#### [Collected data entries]
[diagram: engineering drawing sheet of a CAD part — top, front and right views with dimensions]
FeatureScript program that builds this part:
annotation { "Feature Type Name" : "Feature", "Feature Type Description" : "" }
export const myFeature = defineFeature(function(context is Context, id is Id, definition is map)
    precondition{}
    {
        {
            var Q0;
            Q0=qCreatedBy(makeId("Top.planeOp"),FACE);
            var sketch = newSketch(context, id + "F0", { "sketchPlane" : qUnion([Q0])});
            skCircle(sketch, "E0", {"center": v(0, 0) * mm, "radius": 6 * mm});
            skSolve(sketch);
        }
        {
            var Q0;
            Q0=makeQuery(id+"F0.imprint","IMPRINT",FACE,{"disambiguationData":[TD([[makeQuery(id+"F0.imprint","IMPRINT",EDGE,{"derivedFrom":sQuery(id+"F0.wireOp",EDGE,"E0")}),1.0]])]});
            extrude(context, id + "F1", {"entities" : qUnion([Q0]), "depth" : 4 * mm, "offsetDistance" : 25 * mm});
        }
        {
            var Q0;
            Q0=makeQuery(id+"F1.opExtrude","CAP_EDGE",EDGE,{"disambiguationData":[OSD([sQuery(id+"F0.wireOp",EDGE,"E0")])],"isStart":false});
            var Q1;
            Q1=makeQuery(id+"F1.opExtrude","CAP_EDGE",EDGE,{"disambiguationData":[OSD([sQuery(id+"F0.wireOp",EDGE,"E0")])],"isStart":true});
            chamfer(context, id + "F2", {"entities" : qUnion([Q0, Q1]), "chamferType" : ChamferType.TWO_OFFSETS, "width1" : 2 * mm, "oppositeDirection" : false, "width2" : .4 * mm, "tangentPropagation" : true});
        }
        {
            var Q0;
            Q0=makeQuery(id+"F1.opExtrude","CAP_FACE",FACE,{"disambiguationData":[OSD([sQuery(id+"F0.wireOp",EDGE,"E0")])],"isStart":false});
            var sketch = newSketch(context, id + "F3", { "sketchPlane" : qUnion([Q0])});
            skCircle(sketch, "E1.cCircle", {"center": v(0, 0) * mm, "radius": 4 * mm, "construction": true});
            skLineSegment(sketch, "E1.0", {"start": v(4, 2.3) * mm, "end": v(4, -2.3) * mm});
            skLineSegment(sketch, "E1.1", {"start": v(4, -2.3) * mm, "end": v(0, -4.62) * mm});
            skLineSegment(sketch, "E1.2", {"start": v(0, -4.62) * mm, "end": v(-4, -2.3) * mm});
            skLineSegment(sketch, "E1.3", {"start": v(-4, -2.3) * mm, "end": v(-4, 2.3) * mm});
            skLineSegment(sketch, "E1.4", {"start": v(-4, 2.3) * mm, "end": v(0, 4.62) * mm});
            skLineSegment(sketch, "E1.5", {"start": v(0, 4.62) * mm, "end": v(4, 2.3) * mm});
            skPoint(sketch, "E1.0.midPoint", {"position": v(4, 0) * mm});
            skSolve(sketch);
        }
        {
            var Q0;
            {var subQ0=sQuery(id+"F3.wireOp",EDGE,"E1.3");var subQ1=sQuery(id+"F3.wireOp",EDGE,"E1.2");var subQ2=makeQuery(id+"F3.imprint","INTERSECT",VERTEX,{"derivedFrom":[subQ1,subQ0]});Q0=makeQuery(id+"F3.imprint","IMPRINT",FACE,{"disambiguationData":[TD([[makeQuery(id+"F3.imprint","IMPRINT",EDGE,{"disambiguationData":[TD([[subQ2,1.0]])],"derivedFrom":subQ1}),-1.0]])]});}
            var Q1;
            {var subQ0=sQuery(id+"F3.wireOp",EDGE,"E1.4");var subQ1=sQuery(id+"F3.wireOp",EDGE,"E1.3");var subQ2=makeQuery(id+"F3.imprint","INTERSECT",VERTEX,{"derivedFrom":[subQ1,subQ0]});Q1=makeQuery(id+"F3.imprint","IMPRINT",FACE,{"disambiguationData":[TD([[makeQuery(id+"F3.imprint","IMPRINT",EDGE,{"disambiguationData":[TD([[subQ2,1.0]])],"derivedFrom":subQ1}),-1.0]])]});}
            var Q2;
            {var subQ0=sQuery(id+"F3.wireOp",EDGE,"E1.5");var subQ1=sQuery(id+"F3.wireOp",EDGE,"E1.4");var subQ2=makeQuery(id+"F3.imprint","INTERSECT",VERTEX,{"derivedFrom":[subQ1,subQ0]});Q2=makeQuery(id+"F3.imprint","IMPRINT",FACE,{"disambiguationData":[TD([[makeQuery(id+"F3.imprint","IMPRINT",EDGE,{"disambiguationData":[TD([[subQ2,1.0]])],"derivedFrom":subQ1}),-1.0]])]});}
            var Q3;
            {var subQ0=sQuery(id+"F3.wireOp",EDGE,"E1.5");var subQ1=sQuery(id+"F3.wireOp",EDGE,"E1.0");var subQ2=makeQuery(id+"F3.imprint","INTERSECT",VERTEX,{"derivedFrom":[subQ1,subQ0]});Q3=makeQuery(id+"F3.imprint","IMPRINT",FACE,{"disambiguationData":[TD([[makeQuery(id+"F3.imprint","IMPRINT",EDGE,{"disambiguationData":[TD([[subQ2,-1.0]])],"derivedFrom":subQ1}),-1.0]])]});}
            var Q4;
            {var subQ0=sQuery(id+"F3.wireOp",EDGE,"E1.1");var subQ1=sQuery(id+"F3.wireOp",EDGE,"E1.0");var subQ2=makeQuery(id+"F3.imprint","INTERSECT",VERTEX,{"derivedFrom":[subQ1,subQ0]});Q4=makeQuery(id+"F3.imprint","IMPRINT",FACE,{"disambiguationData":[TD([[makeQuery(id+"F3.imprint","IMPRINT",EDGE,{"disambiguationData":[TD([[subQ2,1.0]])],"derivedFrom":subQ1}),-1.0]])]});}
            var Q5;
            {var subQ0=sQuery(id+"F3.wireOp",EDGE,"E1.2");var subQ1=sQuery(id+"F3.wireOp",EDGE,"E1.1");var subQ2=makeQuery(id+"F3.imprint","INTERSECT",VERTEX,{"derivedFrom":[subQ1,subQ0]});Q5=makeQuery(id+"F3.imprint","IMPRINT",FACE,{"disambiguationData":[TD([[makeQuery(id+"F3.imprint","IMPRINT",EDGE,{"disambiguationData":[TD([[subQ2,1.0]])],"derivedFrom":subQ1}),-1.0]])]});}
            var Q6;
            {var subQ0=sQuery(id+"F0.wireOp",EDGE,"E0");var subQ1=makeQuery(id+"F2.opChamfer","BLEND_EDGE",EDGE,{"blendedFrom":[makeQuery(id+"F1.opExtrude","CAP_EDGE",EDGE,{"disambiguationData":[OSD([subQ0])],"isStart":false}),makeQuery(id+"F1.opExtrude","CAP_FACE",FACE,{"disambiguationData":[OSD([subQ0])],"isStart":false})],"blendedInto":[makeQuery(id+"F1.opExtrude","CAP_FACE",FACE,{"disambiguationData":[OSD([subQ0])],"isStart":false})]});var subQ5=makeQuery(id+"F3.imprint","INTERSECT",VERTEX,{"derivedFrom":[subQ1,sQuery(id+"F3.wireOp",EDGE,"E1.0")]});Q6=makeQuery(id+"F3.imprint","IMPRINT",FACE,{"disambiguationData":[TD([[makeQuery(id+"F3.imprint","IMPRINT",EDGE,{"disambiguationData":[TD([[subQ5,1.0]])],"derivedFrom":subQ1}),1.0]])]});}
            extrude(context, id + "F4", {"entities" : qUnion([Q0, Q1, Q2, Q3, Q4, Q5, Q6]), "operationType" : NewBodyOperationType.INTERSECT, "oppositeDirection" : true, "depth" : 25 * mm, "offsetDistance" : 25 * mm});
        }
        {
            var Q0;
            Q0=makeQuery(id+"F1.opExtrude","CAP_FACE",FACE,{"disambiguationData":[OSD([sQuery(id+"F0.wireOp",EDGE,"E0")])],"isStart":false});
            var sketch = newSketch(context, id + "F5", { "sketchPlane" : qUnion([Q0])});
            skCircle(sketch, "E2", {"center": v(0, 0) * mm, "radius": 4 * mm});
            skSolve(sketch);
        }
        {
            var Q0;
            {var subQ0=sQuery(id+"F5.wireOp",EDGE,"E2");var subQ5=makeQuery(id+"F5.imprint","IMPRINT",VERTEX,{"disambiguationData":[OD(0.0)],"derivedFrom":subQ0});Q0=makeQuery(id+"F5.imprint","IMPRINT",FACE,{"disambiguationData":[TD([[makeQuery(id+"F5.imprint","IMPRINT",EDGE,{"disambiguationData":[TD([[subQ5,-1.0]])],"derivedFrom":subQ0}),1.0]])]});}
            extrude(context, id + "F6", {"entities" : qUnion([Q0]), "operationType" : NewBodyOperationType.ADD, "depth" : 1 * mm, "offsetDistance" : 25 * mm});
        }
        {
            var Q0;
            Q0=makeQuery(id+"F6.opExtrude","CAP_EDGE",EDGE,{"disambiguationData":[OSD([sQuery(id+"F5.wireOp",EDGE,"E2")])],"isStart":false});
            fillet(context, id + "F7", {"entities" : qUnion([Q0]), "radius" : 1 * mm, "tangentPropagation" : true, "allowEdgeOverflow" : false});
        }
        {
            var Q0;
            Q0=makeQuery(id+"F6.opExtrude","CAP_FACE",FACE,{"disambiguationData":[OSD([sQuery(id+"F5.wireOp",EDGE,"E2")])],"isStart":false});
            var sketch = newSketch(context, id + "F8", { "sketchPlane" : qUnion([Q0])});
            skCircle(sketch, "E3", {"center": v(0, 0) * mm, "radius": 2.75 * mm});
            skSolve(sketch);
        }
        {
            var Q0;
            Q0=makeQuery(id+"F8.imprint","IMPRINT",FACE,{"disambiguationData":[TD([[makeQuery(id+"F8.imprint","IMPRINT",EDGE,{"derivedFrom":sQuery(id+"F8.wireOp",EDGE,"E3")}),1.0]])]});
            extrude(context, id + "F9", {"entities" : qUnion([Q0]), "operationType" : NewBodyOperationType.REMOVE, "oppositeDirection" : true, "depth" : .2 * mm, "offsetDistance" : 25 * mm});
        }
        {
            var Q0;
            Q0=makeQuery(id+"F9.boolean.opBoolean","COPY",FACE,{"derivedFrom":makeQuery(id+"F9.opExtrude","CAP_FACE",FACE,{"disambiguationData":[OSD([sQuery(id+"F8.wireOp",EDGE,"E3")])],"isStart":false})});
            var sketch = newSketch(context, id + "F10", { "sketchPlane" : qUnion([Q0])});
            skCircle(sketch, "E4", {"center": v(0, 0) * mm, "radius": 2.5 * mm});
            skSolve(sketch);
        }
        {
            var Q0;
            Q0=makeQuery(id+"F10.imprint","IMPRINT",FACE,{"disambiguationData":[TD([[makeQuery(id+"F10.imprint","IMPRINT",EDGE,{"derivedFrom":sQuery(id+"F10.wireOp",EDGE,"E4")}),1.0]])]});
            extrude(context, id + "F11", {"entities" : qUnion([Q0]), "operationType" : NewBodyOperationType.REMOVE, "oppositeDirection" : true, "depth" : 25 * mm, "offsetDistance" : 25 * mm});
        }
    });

#### [Exercise brief]
Count the lines in the material above that contain the string "operationType", with case mattering, and reply with only the number.

#### [Reply]
4